**** DATA EXTRACTS ****

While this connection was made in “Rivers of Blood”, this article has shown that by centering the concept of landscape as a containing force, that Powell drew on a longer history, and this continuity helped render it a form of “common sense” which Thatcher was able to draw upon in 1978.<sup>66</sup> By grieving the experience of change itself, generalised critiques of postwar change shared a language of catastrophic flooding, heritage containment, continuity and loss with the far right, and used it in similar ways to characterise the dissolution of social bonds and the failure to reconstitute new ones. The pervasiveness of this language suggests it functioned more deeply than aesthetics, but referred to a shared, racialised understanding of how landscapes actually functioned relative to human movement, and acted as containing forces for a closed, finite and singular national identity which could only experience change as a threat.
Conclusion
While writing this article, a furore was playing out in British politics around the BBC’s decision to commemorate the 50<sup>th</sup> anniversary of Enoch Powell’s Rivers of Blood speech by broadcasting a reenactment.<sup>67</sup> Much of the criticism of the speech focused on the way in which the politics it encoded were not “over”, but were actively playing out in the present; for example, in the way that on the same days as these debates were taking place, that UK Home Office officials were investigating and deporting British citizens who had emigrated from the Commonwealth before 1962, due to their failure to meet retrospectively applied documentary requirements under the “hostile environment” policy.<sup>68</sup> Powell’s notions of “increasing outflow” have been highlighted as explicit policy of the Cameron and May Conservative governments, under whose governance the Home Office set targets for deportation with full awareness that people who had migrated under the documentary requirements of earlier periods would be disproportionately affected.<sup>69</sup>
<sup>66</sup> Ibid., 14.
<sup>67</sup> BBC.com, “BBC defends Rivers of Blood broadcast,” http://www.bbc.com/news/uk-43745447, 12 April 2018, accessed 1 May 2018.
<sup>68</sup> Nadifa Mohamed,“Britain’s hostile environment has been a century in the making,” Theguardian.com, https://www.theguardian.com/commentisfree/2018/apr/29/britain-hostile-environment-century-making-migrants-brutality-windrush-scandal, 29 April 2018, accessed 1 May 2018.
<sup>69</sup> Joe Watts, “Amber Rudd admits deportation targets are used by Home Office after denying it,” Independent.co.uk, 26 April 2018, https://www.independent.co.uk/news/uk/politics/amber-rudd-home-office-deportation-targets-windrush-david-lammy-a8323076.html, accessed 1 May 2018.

****
**** DATA EXTRACTS ****

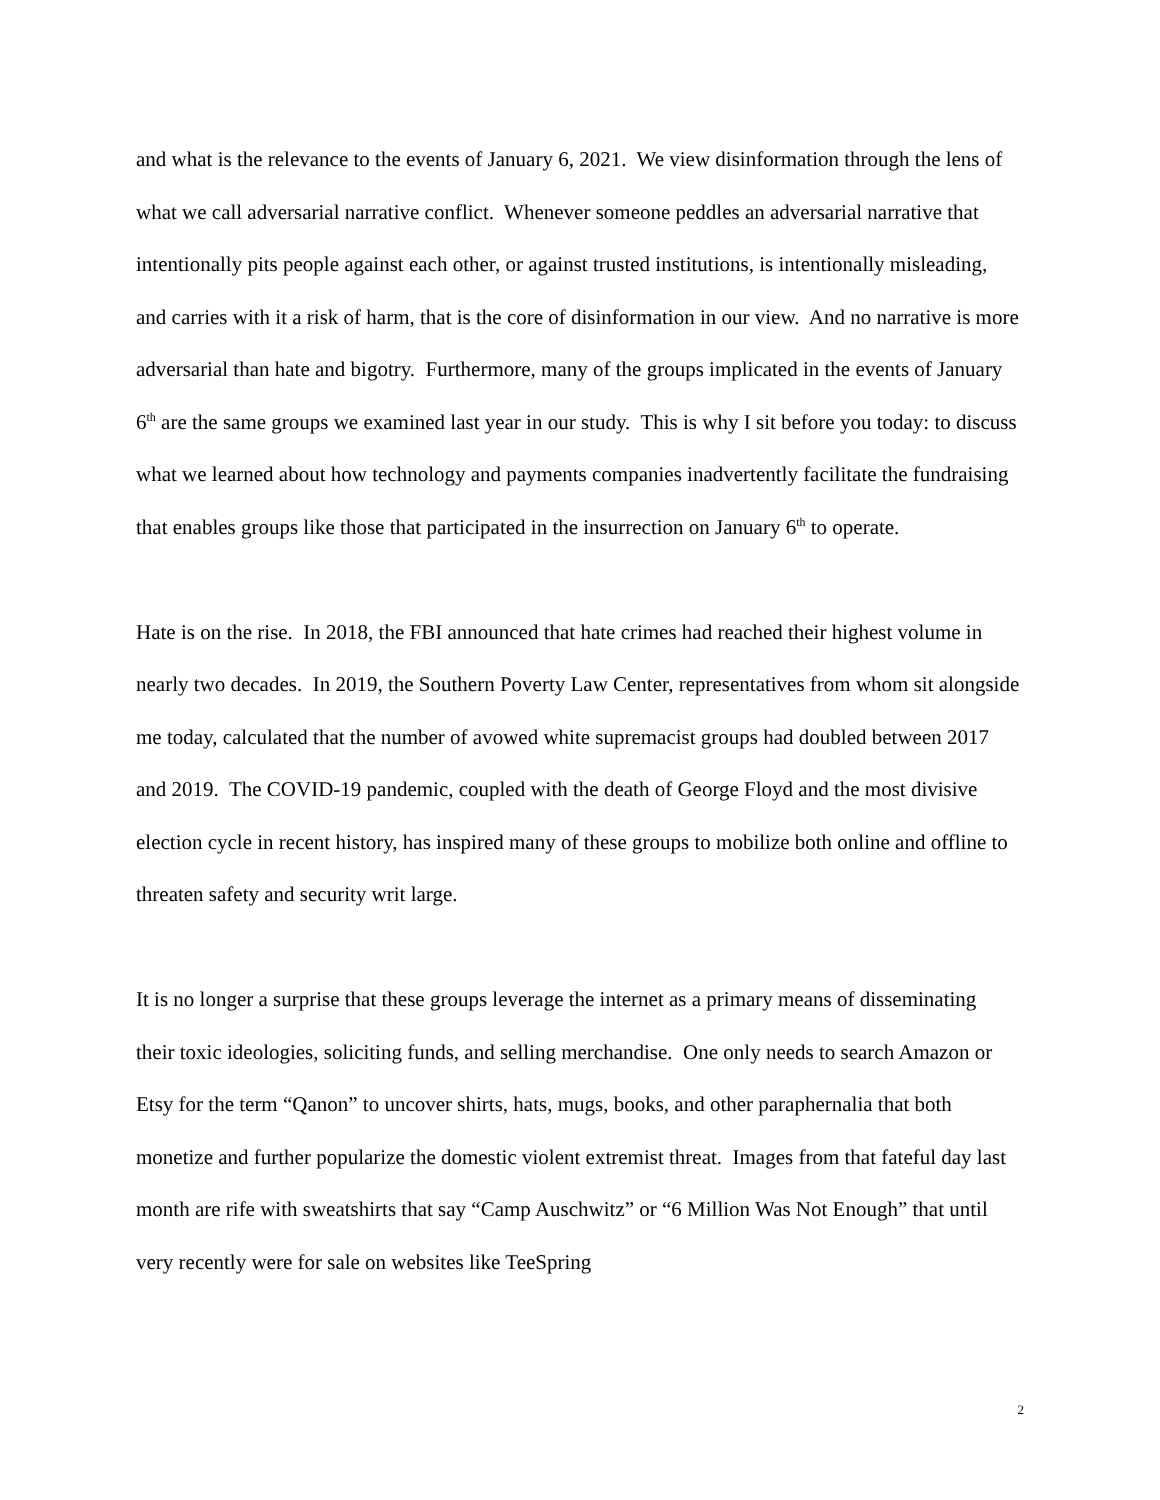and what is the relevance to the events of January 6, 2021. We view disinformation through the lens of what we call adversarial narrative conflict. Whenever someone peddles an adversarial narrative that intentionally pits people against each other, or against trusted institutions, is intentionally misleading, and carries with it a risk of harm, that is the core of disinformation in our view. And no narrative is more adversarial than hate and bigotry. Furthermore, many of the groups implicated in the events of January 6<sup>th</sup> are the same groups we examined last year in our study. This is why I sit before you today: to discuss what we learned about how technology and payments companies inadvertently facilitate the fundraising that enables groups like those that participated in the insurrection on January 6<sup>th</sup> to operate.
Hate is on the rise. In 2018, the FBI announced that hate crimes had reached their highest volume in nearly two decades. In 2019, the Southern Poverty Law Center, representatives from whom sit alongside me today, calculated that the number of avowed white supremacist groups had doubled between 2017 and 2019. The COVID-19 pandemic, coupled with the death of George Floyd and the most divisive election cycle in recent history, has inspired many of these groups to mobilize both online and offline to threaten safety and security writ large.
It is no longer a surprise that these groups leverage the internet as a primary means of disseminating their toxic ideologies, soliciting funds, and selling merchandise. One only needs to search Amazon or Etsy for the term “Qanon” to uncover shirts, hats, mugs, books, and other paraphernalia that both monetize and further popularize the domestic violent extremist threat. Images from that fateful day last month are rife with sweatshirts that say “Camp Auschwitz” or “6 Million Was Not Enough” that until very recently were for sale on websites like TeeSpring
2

****
**** DATA EXTRACTS ****

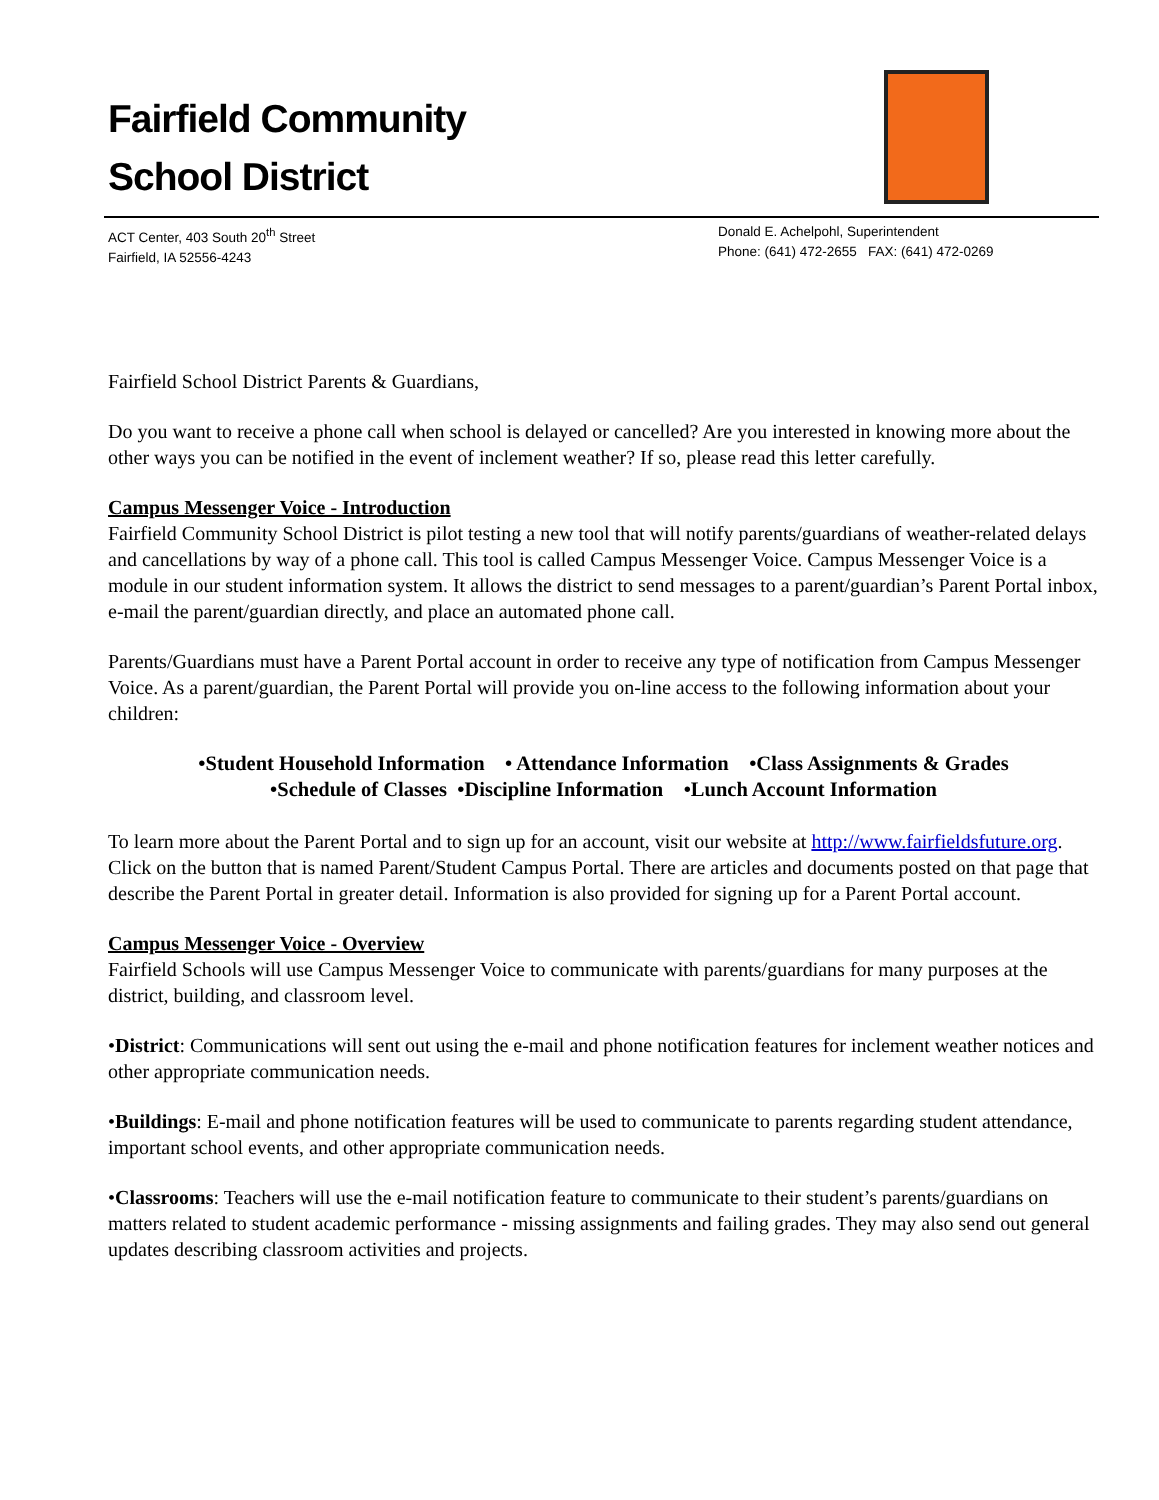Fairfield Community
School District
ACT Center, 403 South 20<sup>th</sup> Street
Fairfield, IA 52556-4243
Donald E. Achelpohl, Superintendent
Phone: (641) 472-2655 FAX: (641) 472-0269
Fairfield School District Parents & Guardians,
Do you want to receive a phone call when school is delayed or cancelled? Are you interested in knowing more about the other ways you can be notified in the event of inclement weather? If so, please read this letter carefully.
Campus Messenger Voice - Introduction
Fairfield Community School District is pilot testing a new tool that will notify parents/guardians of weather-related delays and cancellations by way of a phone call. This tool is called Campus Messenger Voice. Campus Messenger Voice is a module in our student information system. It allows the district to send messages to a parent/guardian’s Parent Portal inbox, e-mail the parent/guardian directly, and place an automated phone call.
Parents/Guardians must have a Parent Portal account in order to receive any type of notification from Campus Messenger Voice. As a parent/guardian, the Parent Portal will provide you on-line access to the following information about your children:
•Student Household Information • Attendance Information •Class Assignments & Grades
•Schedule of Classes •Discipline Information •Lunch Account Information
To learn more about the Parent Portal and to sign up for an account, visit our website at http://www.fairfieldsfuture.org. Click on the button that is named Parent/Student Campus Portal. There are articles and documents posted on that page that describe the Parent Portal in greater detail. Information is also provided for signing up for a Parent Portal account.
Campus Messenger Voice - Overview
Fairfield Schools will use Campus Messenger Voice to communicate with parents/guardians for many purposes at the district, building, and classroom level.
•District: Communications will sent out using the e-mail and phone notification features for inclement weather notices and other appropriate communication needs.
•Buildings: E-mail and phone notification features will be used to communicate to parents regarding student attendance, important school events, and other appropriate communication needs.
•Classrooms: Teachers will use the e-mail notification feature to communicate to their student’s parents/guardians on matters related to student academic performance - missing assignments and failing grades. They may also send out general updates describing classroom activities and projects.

****

_WHAT YOU WILL DO_
Send back exactly the lines of the listing above starting at the one with "12 April 2018, accessed 1 May 2018." and ending at the one with "Rudd admits deportation", inclusive, and no others.

_REPLY TO THE TASK_
<sup>67</sup> BBC.com, “BBC defends Rivers of Blood broadcast,” http://www.bbc.com/news/uk-43745447, 12 April 2018, accessed 1 May 2018.
<sup>68</sup> Nadifa Mohamed,“Britain’s hostile environment has been a century in the making,” Theguardian.com, https://www.theguardian.com/commentisfree/2018/apr/29/britain-hostile-environment-century-making-migrants-brutality-windrush-scandal, 29 April 2018, accessed 1 May 2018.
<sup>69</sup> Joe Watts, “Amber Rudd admits deportation targets are used by Home Office after denying it,” Independent.co.uk, 26 April 2018, https://www.independent.co.uk/news/uk/politics/amber-rudd-home-office-deportation-targets-windrush-david-lammy-a8323076.html, accessed 1 May 2018.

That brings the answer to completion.